▸ **JOB ITEM**:
Extract every line of text from the listing below verbatim, leaving the pictures out of your output.

══ EXERCISE INPUTS ══

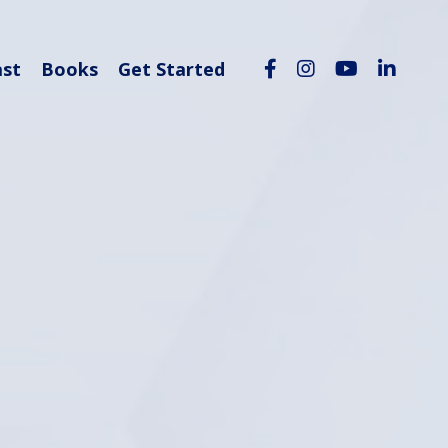
ast
Books
Get Started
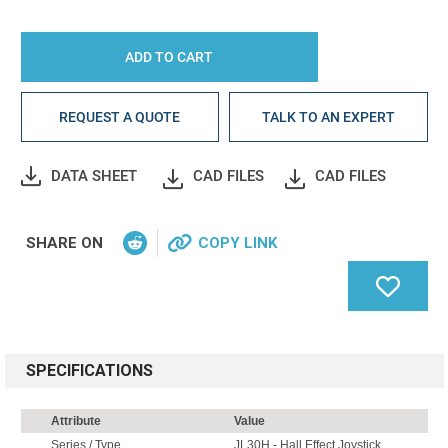
REQUEST A QUOTE
TALK TO AN EXPERT
DATA SHEET
CAD FILES
CAD FILES
SHARE ON
COPY LINK
SPECIFICATIONS
Attribute
Value
Series / Type
JL30H - Hall Effect Joystick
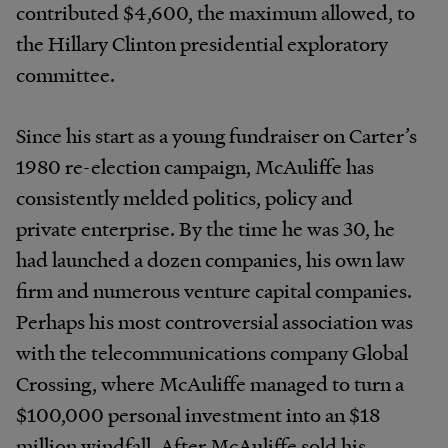
contributed $4,600, the maximum allowed, to
the Hillary Clinton presidential exploratory
committee.
Since his start as a young fundraiser on Carter’s
1980 re-election campaign, McAuliffe has
consistently melded politics, policy and
private enterprise. By the time he was 30, he
had launched a dozen companies, his own law
firm and numerous venture capital companies.
Perhaps his most controversial association was
with the telecommunications company Global
Crossing, where McAuliffe managed to turn a
$100,000 personal investment into an $18
million windfall. After McAuliffe sold his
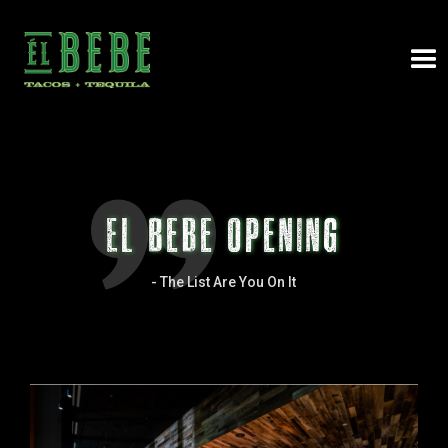
El Bebe Opening
-
The List Are You On It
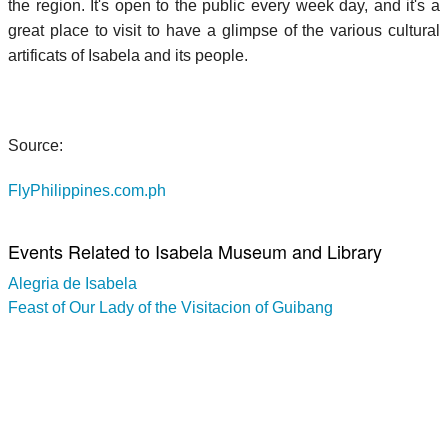
the region. It's open to the public every week day, and it's a
great place to visit to have a glimpse of the various cultural
artificats of Isabela and its people.
Source:
FlyPhilippines.com.ph
Events Related to Isabela Museum and Library
Alegria de Isabela
Feast of Our Lady of the Visitacion of Guibang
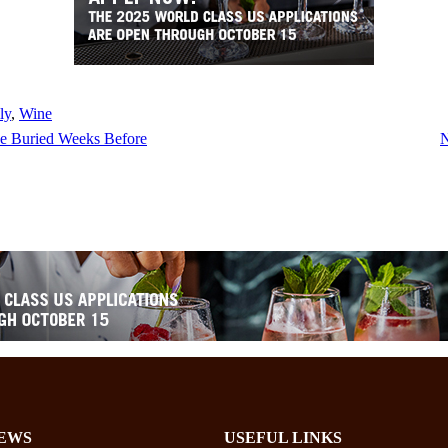
ly
, 
Wine
He Buried Weeks Before
N
EWS
USEFUL LINKS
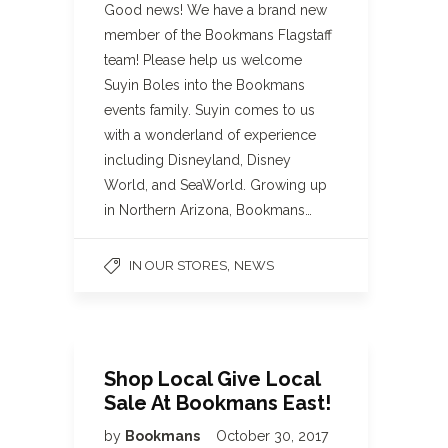
Good news! We have a brand new
member of the Bookmans Flagstaff
team! Please help us welcome
Suyin Boles into the Bookmans
events family. Suyin comes to us
with a wonderland of experience
including Disneyland, Disney
World, and SeaWorld. Growing up
in Northern Arizona, Bookmans…
,
IN OUR STORES
NEWS
Shop Local Give Local
Sale At Bookmans East!
by
Bookmans
October 30, 2017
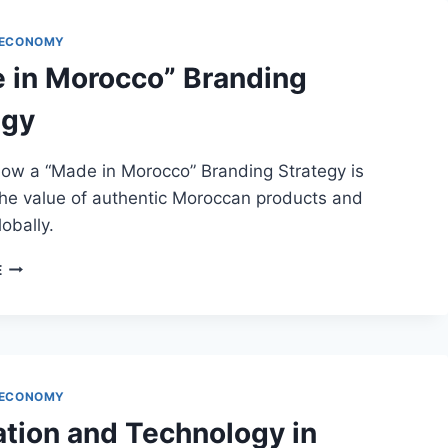
 ECONOMY
 in Morocco” Branding
egy
how a “Made in Morocco” Branding Strategy is
the value of authentic Moroccan products and
lobally.
“MADE
E
IN
MOROCCO”
BRANDING
STRATEGY
 ECONOMY
ation and Technology in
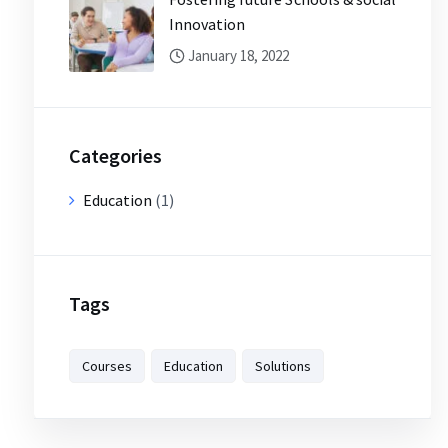
Innovation
January 18, 2022
Categories
Education
(1)
Tags
Courses
Education
Solutions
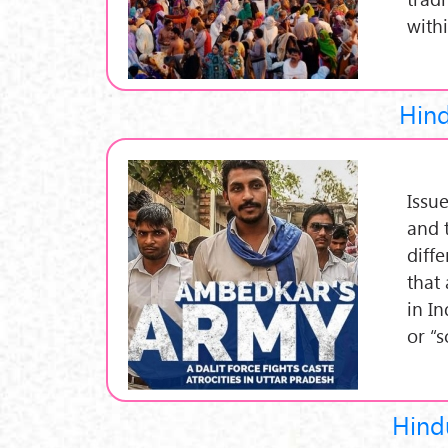
with
Hind
Issu
and 
diff
that 
in I
or “
Hindu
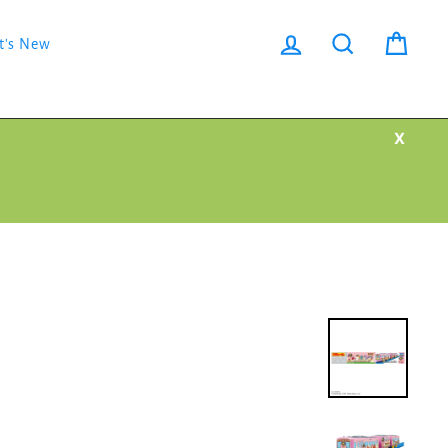
Log in
Search
Cart
t's New
X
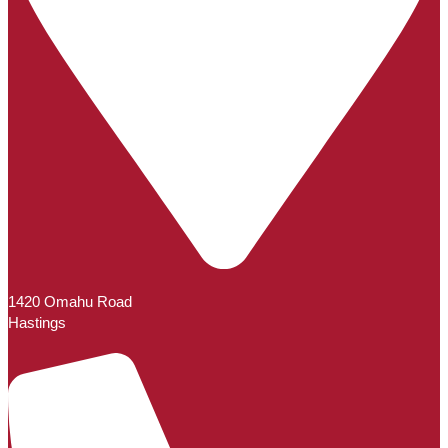
1420 Omahu Road
Hastings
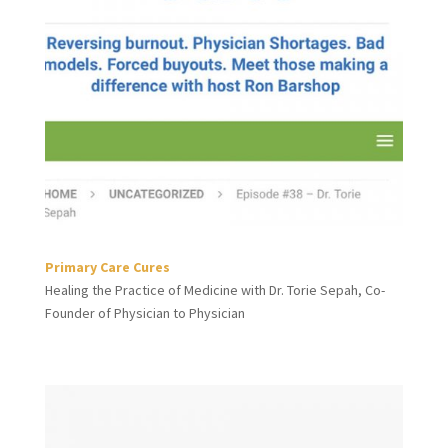
Primary Care Cures
Healing the Practice of Medicine with Dr. Torie Sepah, Co-
Founder of Physician to Physician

═══

▸ **TASK OUTPUT**:
ast
Books
Get Started
REQUEST A QUOTE
TALK TO AN EXPERT
DATA SHEET
CAD FILES
CAD FILES
SHARE ON
COPY LINK
SPECIFICATIONS
Attribute
Value
Series / Type
JL30H - Hall Effect Joystick
contributed $4,600, the maximum allowed, to
the Hillary Clinton presidential exploratory
committee.
Since his start as a young fundraiser on Carter’s
1980 re-election campaign, McAuliffe has
consistently melded politics, policy and
private enterprise. By the time he was 30, he
had launched a dozen companies, his own law
firm and numerous venture capital companies.
Perhaps his most controversial association was
with the telecommunications company Global
Crossing, where McAuliffe managed to turn a
$100,000 personal investment into an $18
million windfall. After McAuliffe sold his
El Bebe Opening
-
The List Are You On It
the region. It's open to the public every week day, and it's a
great place to visit to have a glimpse of the various cultural
artificats of Isabela and its people.
Source:
FlyPhilippines.com.ph
Events Related to Isabela Museum and Library
Alegria de Isabela
Feast of Our Lady of the Visitacion of Guibang
ly
, 
Wine
He Buried Weeks Before
N
EWS
USEFUL LINKS
Good news! We have a brand new
member of the Bookmans Flagstaff
team! Please help us welcome
Suyin Boles into the Bookmans
events family. Suyin comes to us
with a wonderland of experience
including Disneyland, Disney
World, and SeaWorld. Growing up
in Northern Arizona, Bookmans…
,
IN OUR STORES
NEWS
Shop Local Give Local
Sale At Bookmans East!
by
Bookmans
October 30, 2017
 ECONOMY
 in Morocco” Branding
egy
how a “Made in Morocco” Branding Strategy is
the value of authentic Moroccan products and
lobally.
“MADE
E
IN
MOROCCO”
BRANDING
STRATEGY
 ECONOMY
ation and Technology in
Innovation
January 18, 2022
Categories
Education
(1)
Tags
Courses
Education
Solutions
with
Hind
Issu
and 
diff
that 
in I
or “
Hindu
Log in
Search
Cart
t's New
X
1420 Omahu Road
Hastings
Primary Care Cures
Healing the Practice of Medicine with Dr. Torie Sepah, Co-
Founder of Physician to Physician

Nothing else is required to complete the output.